The court held that on a plain view, the mark of the defendant and the mark of the plaintiff were similar; there “can hardly be any doubt” that the defendants had infringed the plaintiff’s trade mark. Prima facie, the defendant’s use of the mark was dishonest, and the three basic ingredients (strong prima facie case, balance of convenience, and irreparable loss) for grant of interim injunction were established. Therefore, injunction was granted.

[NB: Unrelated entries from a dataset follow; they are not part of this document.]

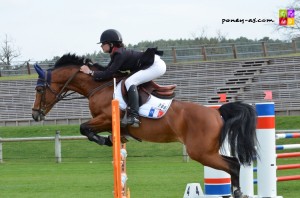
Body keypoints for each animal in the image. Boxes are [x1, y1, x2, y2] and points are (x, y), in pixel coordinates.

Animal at [32, 53, 258, 197]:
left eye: (39, 90)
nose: (35, 115)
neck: (98, 87)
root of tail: (216, 112)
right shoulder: (105, 122)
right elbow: (90, 129)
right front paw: (112, 139)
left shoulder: (106, 118)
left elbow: (84, 128)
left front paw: (105, 140)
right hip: (207, 152)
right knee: (234, 163)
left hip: (201, 152)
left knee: (233, 165)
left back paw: (238, 192)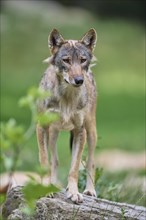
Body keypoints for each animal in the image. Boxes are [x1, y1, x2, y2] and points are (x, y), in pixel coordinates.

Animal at [36, 28, 97, 204]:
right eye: (66, 60)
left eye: (82, 60)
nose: (79, 80)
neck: (67, 98)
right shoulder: (41, 128)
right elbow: (45, 162)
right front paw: (45, 189)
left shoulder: (80, 131)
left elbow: (74, 168)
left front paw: (74, 192)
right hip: (53, 134)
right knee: (55, 161)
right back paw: (54, 184)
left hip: (91, 133)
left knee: (90, 163)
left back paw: (89, 190)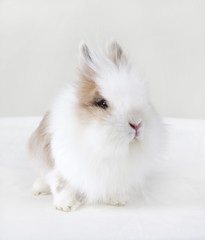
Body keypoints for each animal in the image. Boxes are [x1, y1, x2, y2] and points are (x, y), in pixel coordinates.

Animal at [28, 41, 165, 212]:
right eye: (102, 103)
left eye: (144, 98)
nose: (136, 124)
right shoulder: (59, 164)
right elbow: (61, 185)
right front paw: (66, 205)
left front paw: (118, 200)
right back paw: (38, 189)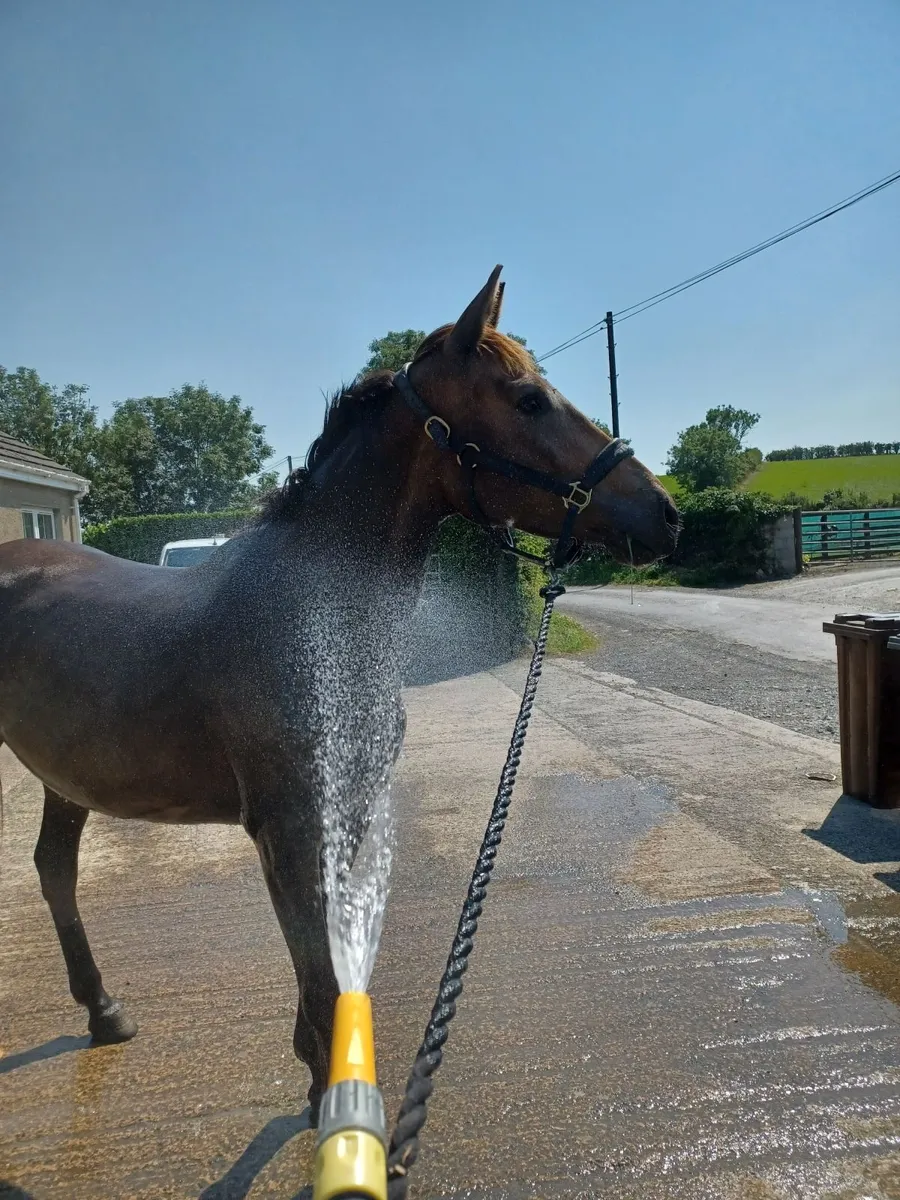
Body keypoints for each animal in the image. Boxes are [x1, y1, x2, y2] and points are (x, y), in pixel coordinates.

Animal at [0, 267, 678, 1117]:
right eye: (528, 399)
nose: (666, 513)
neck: (314, 618)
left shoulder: (344, 806)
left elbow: (325, 962)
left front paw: (316, 1066)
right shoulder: (287, 824)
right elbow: (318, 964)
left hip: (67, 778)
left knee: (54, 870)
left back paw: (104, 1010)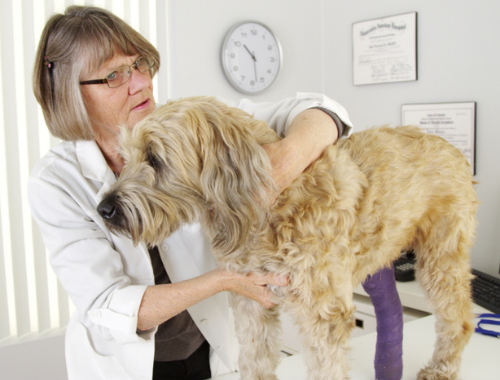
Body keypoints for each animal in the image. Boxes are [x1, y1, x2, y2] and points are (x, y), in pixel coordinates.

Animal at [96, 96, 476, 378]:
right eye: (125, 157)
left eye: (155, 158)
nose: (103, 209)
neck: (272, 208)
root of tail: (452, 147)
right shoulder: (252, 302)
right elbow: (255, 361)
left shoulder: (324, 314)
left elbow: (327, 369)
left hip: (441, 259)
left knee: (458, 318)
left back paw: (442, 367)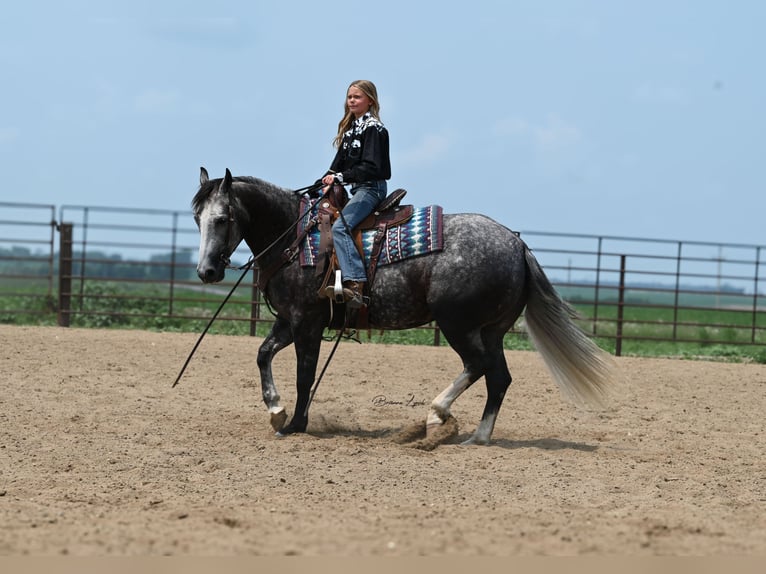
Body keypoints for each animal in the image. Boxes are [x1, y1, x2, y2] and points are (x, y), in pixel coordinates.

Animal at [195, 169, 616, 448]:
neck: (296, 238)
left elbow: (305, 375)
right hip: (491, 329)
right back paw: (477, 437)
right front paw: (276, 410)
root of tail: (516, 243)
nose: (206, 271)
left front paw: (296, 424)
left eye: (222, 218)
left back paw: (435, 415)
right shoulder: (288, 320)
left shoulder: (306, 323)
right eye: (198, 218)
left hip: (457, 324)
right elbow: (262, 354)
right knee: (498, 378)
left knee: (477, 366)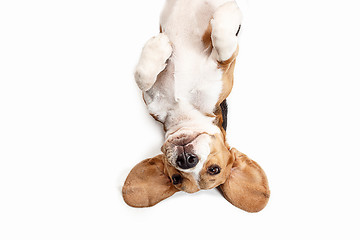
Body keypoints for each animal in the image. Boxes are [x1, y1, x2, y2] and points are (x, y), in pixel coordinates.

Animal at [122, 0, 268, 212]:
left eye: (214, 169)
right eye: (176, 178)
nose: (186, 160)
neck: (185, 111)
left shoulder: (224, 69)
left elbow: (223, 46)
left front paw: (227, 13)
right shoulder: (151, 98)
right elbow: (142, 78)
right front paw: (158, 48)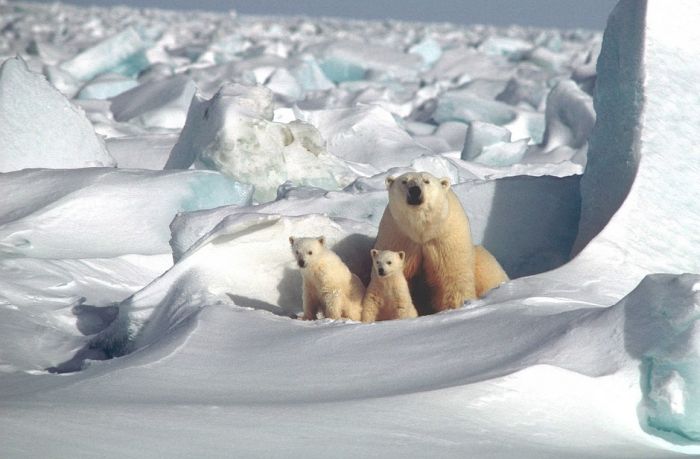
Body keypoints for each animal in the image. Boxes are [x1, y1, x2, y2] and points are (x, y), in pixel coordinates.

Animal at [372, 171, 508, 314]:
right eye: (404, 181)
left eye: (426, 181)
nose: (415, 190)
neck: (421, 231)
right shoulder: (399, 237)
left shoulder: (444, 239)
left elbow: (452, 277)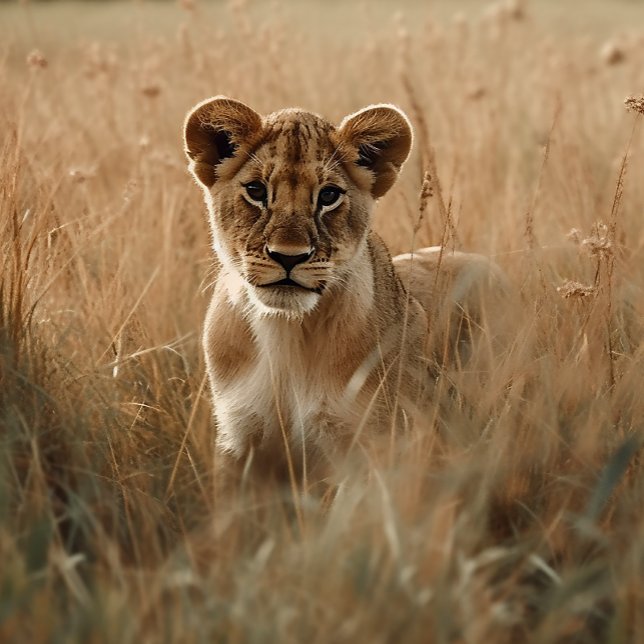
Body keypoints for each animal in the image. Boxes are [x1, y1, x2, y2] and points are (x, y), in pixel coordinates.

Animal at [183, 97, 506, 485]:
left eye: (329, 196)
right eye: (256, 191)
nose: (288, 256)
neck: (284, 332)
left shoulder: (371, 447)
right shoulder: (240, 442)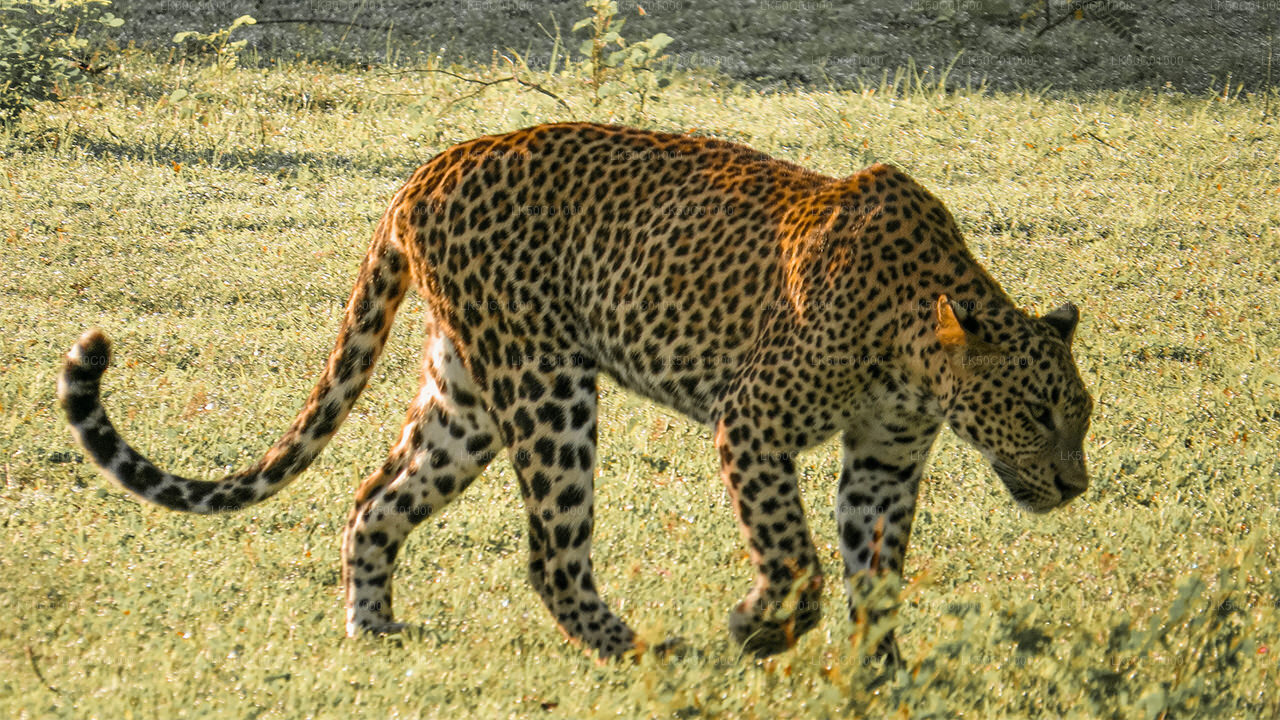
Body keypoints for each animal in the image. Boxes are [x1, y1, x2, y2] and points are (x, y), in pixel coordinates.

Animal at [59, 122, 1093, 662]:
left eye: (1079, 418)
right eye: (1040, 413)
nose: (1076, 486)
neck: (920, 354)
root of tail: (423, 171)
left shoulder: (883, 460)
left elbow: (876, 575)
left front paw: (880, 676)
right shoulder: (752, 421)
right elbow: (794, 554)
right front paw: (759, 629)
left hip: (468, 395)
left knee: (375, 496)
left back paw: (375, 628)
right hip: (547, 389)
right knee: (551, 554)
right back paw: (637, 650)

This judgment holds some valuable lessons for trade mark proprietors. They must apply to register their mark as soon as is possible: though India follows the “first to use” rule and not the “first to file” rule, it is still advisable to file as soon after finalisation of the mark as possible, in order to establish bona fides, as well as evidence prior claim. Further, it is important to be vigilant regarding potentially infringing marks, as the plaintiffs were in this case. The opposition by the plaintiff to the registration of the defendant’s mark was a major factor in the court’s decision to award the injunction. Finally, the court clarified that the proprietor of a trade mark can sue for infringement of the trade mark, for goods covered under the mark, regardless of whether the said mark was used or not. However, proprietors will do well to remember that idle marks invite infringement and adoption; therefore, proprietors must ensure that they apply only for marks that they have either already used or seriously intend on using, or in the alternative, remain constantly vigilant in their trade mark defence, expending the necessary resources to do so.